One Star

Pig problem - Dealing with two delimiters. Please help.

I'm new to to Pig. I have a problem -
My input textfile.txt ->
aaaa,bbbb,cccc
aaaa,'xxxx,yyyy',zzzz
qqqq,wwww,eeee
Output should have three columns only. Anything in single quotes should be treated as single column.  'xxxx,yyyy' to be treated as one field data only.
If I use below -
A = load textfile.txt PigStorage(,) as (col1:chararray, col2:chararray ,col3:chararray)
I get -
(aaaa,bbbb,cccc)
(aaaa,'xxxx,yyyy')
(qqqq,wwww,eeee)
Please help me with this.
3 REPLIES
Community Manager

Re: Pig problem - Dealing with two delimiters. Please help.

Hi 
It seems Pig don't support escape char, can you please report a issue in our bugtracker and discuss with our developers.
Best regards
Shong
----------------------------------------------------------
Talend | Data Agility for Modern Business
Six Stars

Re: Pig problem - Dealing with two delimiters. Please help.

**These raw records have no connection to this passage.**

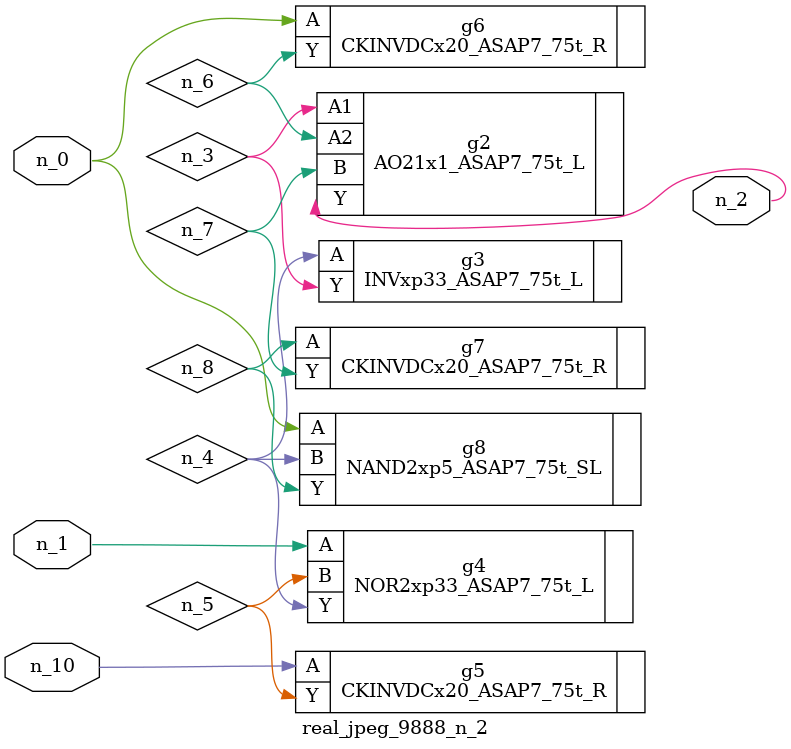
<source format=v>
module real_jpeg_9888_n_2 (n_1, n_10, n_0, n_2);

input n_1;
input n_10;
input n_0;

output n_2;

wire n_5;
wire n_4;
wire n_8;
wire n_6;
wire n_7;
wire n_3;

CKINVDCx20_ASAP7_75t_R g6 ( 
.A(n_0),
.Y(n_6)
);

NAND2xp5_ASAP7_75t_SL g8 ( 
.A(n_0),
.B(n_4),
.Y(n_8)
);

NOR2xp33_ASAP7_75t_L g4 ( 
.A(n_1),
.B(n_5),
.Y(n_4)
);

AO21x1_ASAP7_75t_L g2 ( 
.A1(n_3),
.A2(n_6),
.B(n_7),
.Y(n_2)
);

INVxp33_ASAP7_75t_L g3 ( 
.A(n_4),
.Y(n_3)
);

CKINVDCx20_ASAP7_75t_R g7 ( 
.A(n_8),
.Y(n_7)
);

CKINVDCx20_ASAP7_75t_R g5 ( 
.A(n_10),
.Y(n_5)
);


endmodule
</source>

The tPigLoad component would need to be updated to use a loader that supports this, such as the CSVLoader in the piggybank. Otherwise you will need to preprocess the file to have clear delimiters that do not appear in the data.
http://pig.apache.org/docs/r0.9.1/api/org/apache/pig/piggybank/storage/CSVLoader.html
One Star

Re: Pig problem - Dealing with two delimiters. Please help.

Is CSV loader added to Talend ? May I know the current status?